Unincorporated community in Fayette County, Texas, United States

Praha is an unincorporated community located in Fayette County, Texas, United States. The community was sometimes called "Maticka Praha," which means in Czech "Mother Prague." The city is called the "Czech capital of Texas".

==History==
The town was originally called Mulberry by the first Anglo settlers, James C. Duff, William Criswell and Leroy Criswell. (It was also known as Hottentot, a name which apparently referred to a band of local outlaws.)

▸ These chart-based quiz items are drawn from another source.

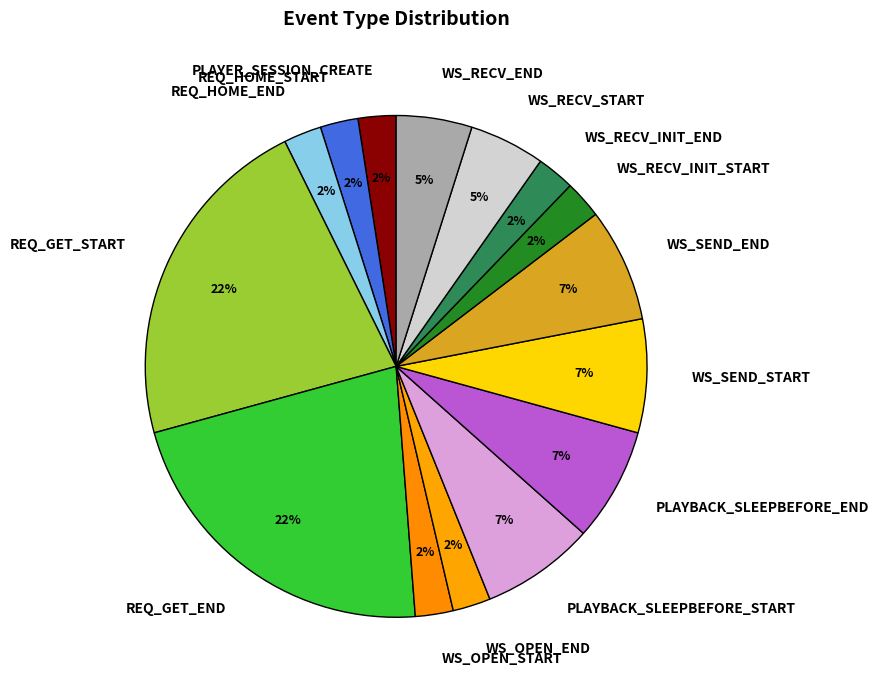

Between PLAYBACK_SLEEPBEFORE_START and PLAYER_SESSION_CREATE, which is larger?

PLAYBACK_SLEEPBEFORE_START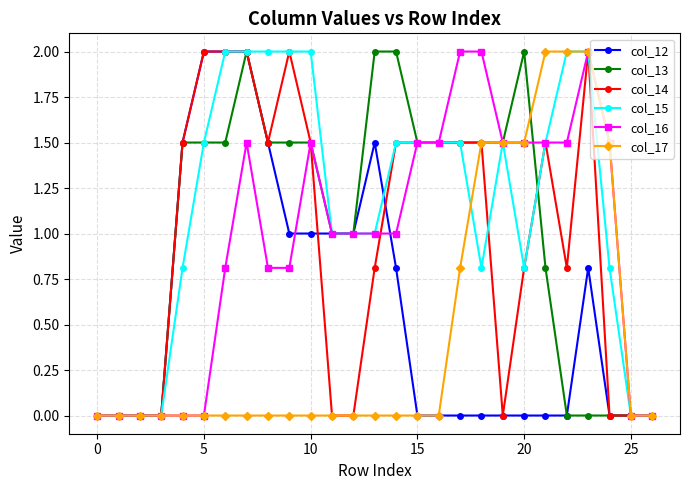

What is the value of the col_13 point at the 6th from the left?

1.5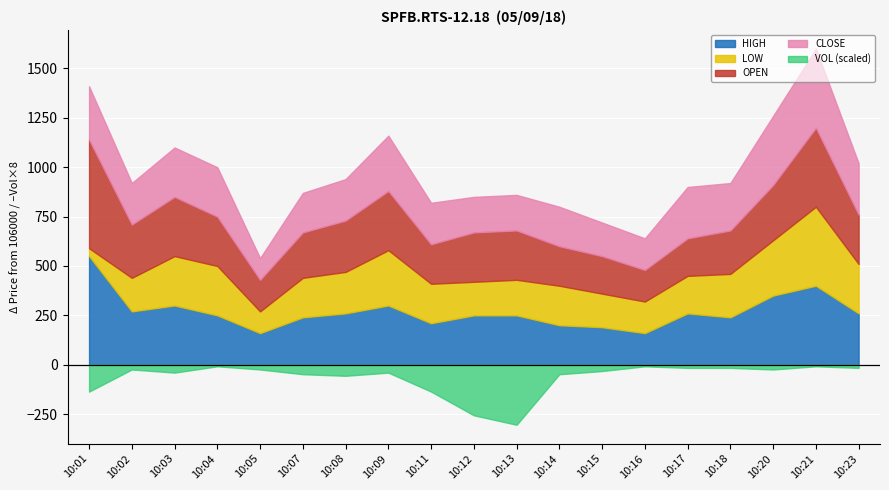

Which category has the lowest value in the OPEN series?

10:05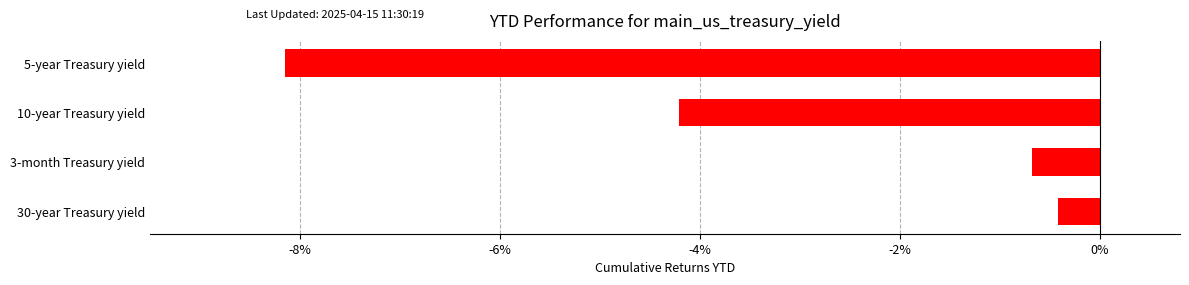

What is the sum of all values?

-13.5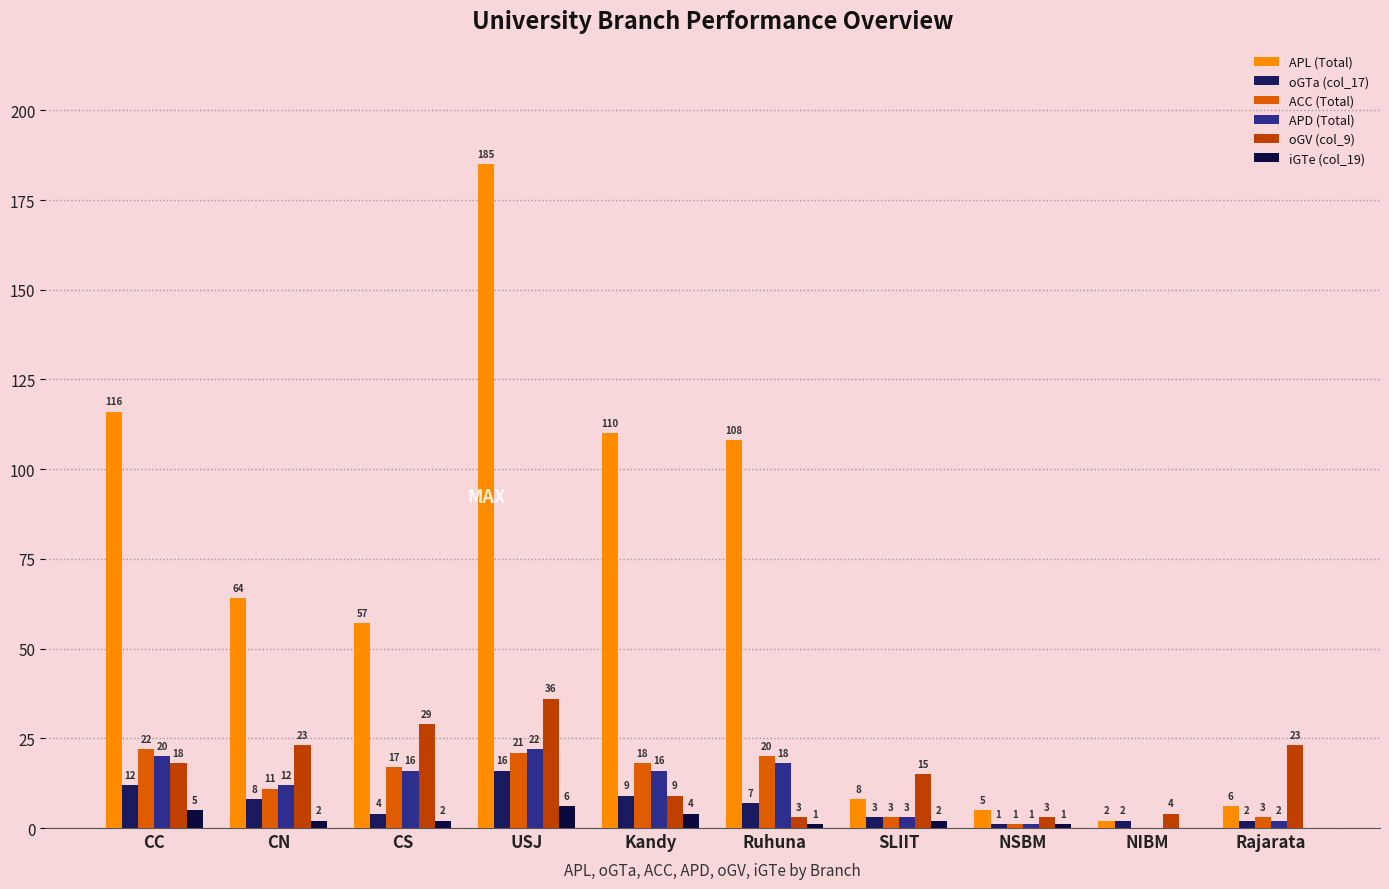

Are the bars horizontal?

No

In 1854 a recent Czech immigrant named Matyáš (Matěj) Novák purchased 100 acre of land and built a house in which early Masses were celebrated. His arrival attracted other Czech immigrants, including Jan Baca, Josef Vyvjala, Ondřej Gallia, Josef Hájek, František Václ, and George Morýsek. In 1858 the town was renamed "Praha", the native name for the Czech capital Prague.

The small town slowly grew over the next decades. In 1865 Joseph Bithowski, a Bernardine father, built a small frame church, and at midnight on Christmas Day the first Mass was offered. In 1868, a public school was established, and by the 1880s Praha had three stores, a restaurant, and a new frame church, which served as the mother parish for surrounding towns. A post office started service in 1884, and in 1896 a Czech Catholic school was established.

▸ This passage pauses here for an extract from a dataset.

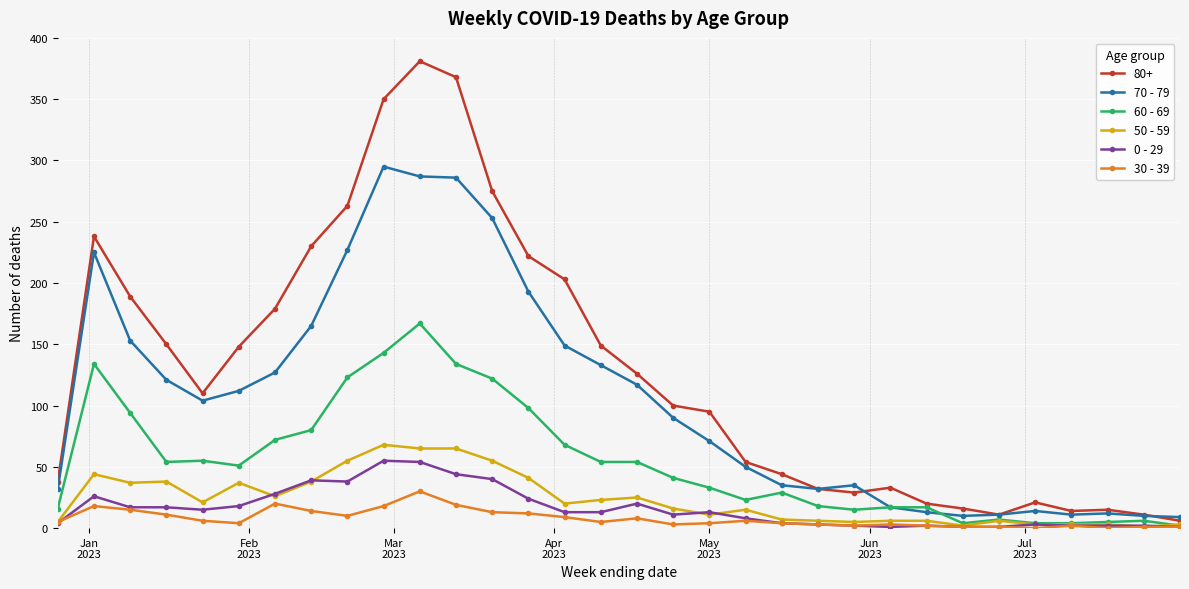

What is the maximum value shown in the chart?

381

Praha began a gradual decline after 1873, when the Southern Pacific Railroad laid tracks a mile north of town and Flatonia, a new town founded nearer the tracks, began to draw business away from Praha.

At its peak in the 1880s, Praha boasted 700 residents, but during the twentieth century the population of Praha never rose above 100, and in 1906 the post office closed. By 1968, the population had dropped to 25. In 1973, both the parochial and public schools closed.

However, worshipers from the area continue to attend Mass at the parish church, St. Mary's Church of the Assumption, currently the town's most notable feature. The Gothic Revival structure was completed in 1892 and is the center of the annual Feast of the Assumption homecoming festival, which has been celebrated in Praha each August 15 since 1855. Locally known as "Praha Picnic", the celebration draws as many as 5,000 visitors to its traditional Czech polka music and kolaches.

During the Second World War, Praha had the unfortunate distinction of being the U.S. town with the largest ratio of war deaths to residents. The largest number of deaths occurred in 1944, when nine soldiers from Praha were killed. Three small identical chapels were built in memory of the dead.